# Tasks for this exercise
(a) In the LeBron excerpt, how much does LeBron say he would make per year if the NBA had no max level?
(b) Reproduce the part of the LeBron excerpt starting with "Certainly, it could still all" and going on through "at that point.".

Excerpt below:

Fast-forward four years.  It doesn't look like anything so clear ever came out.  LeBron is still deflecting talk.  He said recently that he owes it to his teammates to talk to them before making a decision.  That could just as easily mean he owes it to them to tell them he's leaving first.  That's a graciousness he never gave the Cavs, so it would mean he's learned from his mistakes.
 
Once more though, LeBron has taken a stab at league wide policies.    He's talked a few times about how he thinks he deserves a max deal at some point in his career (a tautology if there ever was one).  He's also said that he thinks he'd make 50 million a year if there weren't a max level in the NBA.  Maybe I'm reading the tea leaves too much, but that sounds a bit like the number retirement talk.  LeBron feels like he deserves more money.  That's never easy to hear from a multi-millionaire, but if it's ever been true of any multi-millionaire, it's LeBron.  He's worth 4-5 times what he's getting paid.  No matter how set for life you are, there's a level of professional pride in making what you deserve.
 
Certainly, it could still all just be that he's meaning exactly what he says, and he has no idea.  That would appear to break with how he handled things in 2010.  Was the jersey number thing dispositive proof back then?  Well, it did turn out to be true.  Who can say if his mind was already made up?  It probably, at least, proves that he was thinking about Miami as a destination at that point. 
 
It does feel like we have less to go on this time around.  That's fine too: LeBron is a human who can make his own decisions as late or early as he'd like.  But everyone around the Heat has made it sound like an era is over.  Whatever happens, there's going to be a shift out of this Big Three world.  Maybe it's a new Big Three for LeBron in another city, or maybe it's LeBron and 11 guys not on the roster right now.  Last time LeBron made a speech about the way things should be, he ensured that he wasn't part of the problem as soon as he could and switched his number.  Could he do the same and at least insist on getting max money somewhere?
 
It's still a fact that LeBron keeps a house in Bath Township and spends as much time there as possible.  He can obviously afford the nicest temporary home wherever he lives, but there's a pretty clear indicator that Akron is his home and no matter how far his career takes him, he'll always return.  Maybe he's reached a time in his life where being home, actually home, most nights, is more important than a scorched earth pursuit of titles.  Honestly, Cleveland+LeBron is probably better than Miami-LeBron, even last years iterations.  Did it really look, even when they were blowing the Pacers off the court, like that team could win 30 games without LeBron?

End of Excerpt.
Listed records below:

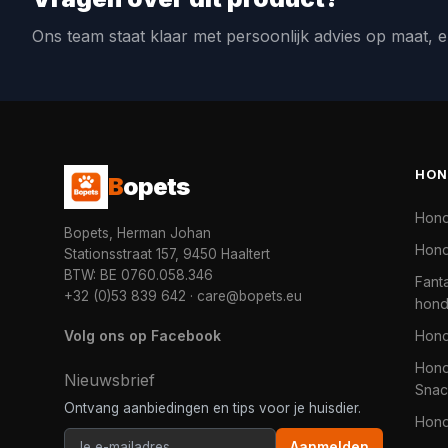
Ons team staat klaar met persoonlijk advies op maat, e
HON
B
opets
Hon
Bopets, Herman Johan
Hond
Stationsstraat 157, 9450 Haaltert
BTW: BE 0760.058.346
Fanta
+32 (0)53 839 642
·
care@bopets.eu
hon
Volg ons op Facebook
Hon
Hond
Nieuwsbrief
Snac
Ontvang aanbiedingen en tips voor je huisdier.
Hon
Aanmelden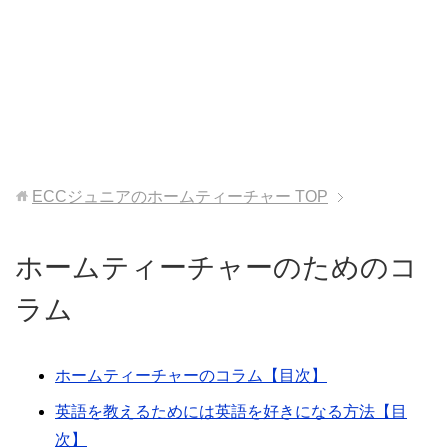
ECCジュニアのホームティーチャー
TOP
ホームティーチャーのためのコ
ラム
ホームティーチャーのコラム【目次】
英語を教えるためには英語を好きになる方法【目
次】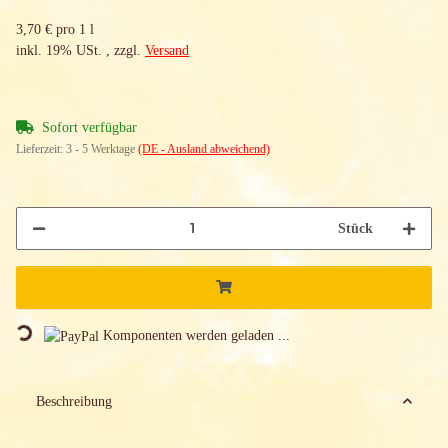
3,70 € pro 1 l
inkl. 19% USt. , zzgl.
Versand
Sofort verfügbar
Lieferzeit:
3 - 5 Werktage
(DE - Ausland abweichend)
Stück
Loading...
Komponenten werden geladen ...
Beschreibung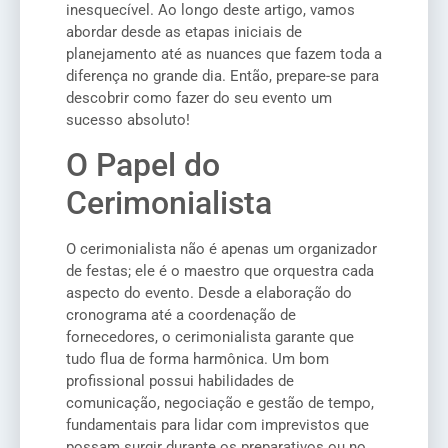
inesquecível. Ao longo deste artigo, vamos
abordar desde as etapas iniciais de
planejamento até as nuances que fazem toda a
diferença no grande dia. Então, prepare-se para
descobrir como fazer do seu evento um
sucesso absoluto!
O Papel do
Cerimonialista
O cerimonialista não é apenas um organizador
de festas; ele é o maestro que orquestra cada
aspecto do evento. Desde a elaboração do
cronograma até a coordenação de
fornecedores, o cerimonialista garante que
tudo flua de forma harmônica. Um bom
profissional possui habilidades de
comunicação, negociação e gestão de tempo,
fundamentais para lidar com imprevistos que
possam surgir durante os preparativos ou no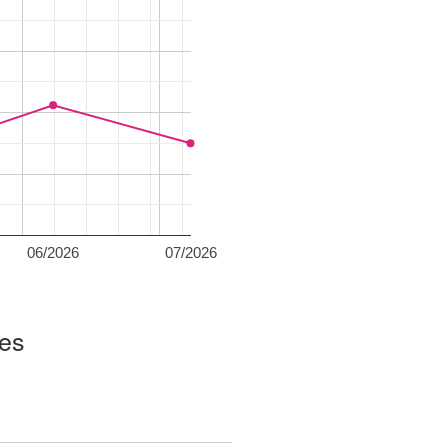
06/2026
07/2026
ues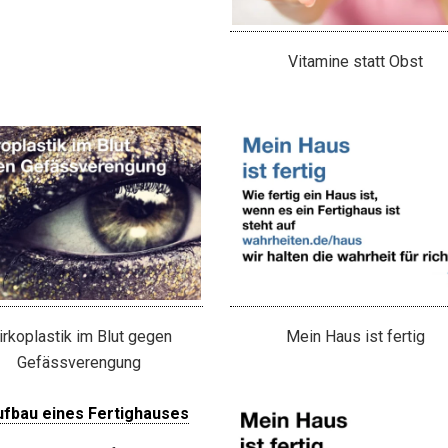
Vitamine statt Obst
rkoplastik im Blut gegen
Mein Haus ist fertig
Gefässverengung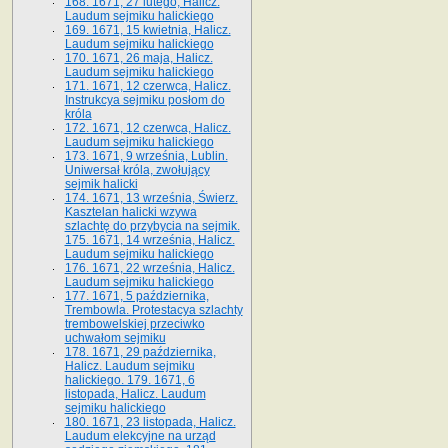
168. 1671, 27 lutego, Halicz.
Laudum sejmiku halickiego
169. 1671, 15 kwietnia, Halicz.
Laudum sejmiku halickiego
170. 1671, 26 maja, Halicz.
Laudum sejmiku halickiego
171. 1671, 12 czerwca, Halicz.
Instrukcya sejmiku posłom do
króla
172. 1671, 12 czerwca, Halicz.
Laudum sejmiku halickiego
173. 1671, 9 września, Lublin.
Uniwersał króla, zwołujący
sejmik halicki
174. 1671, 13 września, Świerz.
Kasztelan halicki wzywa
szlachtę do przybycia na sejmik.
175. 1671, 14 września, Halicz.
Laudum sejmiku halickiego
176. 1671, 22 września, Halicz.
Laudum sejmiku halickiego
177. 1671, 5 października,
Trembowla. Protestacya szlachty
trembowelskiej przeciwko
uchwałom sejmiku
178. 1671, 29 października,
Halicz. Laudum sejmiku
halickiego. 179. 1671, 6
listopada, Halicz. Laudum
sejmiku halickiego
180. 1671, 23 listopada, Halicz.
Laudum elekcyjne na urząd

End of Listed records.
Listed records below:

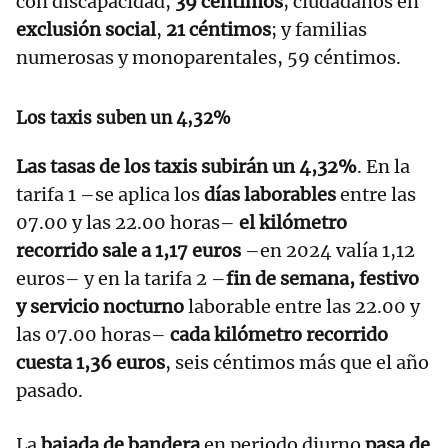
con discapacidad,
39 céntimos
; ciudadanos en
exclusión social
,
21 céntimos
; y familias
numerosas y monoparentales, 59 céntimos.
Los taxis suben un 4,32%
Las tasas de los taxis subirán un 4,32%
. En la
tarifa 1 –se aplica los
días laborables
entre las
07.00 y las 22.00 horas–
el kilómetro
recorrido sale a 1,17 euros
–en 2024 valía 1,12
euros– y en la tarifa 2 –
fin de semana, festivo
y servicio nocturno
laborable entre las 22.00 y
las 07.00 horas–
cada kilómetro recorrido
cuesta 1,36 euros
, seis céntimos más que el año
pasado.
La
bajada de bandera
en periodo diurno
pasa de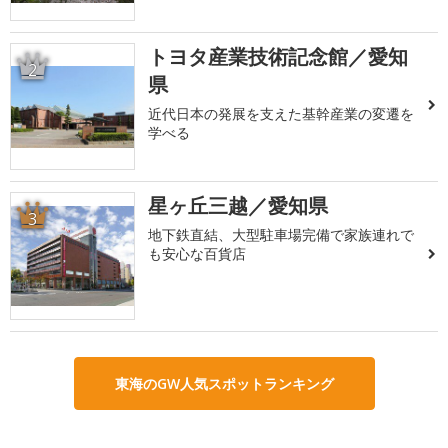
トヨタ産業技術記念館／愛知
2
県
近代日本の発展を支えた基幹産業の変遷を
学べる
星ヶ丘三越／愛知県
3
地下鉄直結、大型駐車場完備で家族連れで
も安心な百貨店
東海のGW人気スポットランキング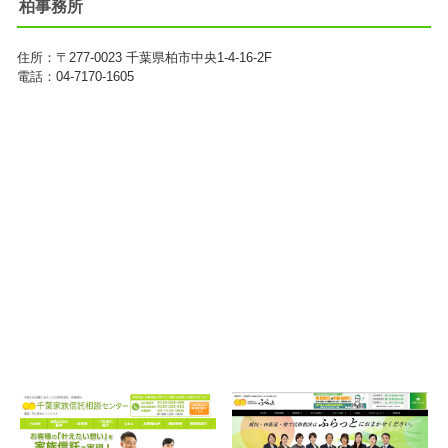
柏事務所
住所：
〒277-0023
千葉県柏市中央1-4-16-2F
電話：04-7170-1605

End of Listed records.

# Expected outputs
(a) About 50 million a year.

(b)
Certainly, it could still all just be that he's meaning exactly what he says, and he has no idea.  That would appear to break with how he handled things in 2010.  Was the jersey number thing dispositive proof back then?  Well, it did turn out to be true.  Who can say if his mind was already made up?  It probably, at least, proves that he was thinking about Miami as a destination at that point.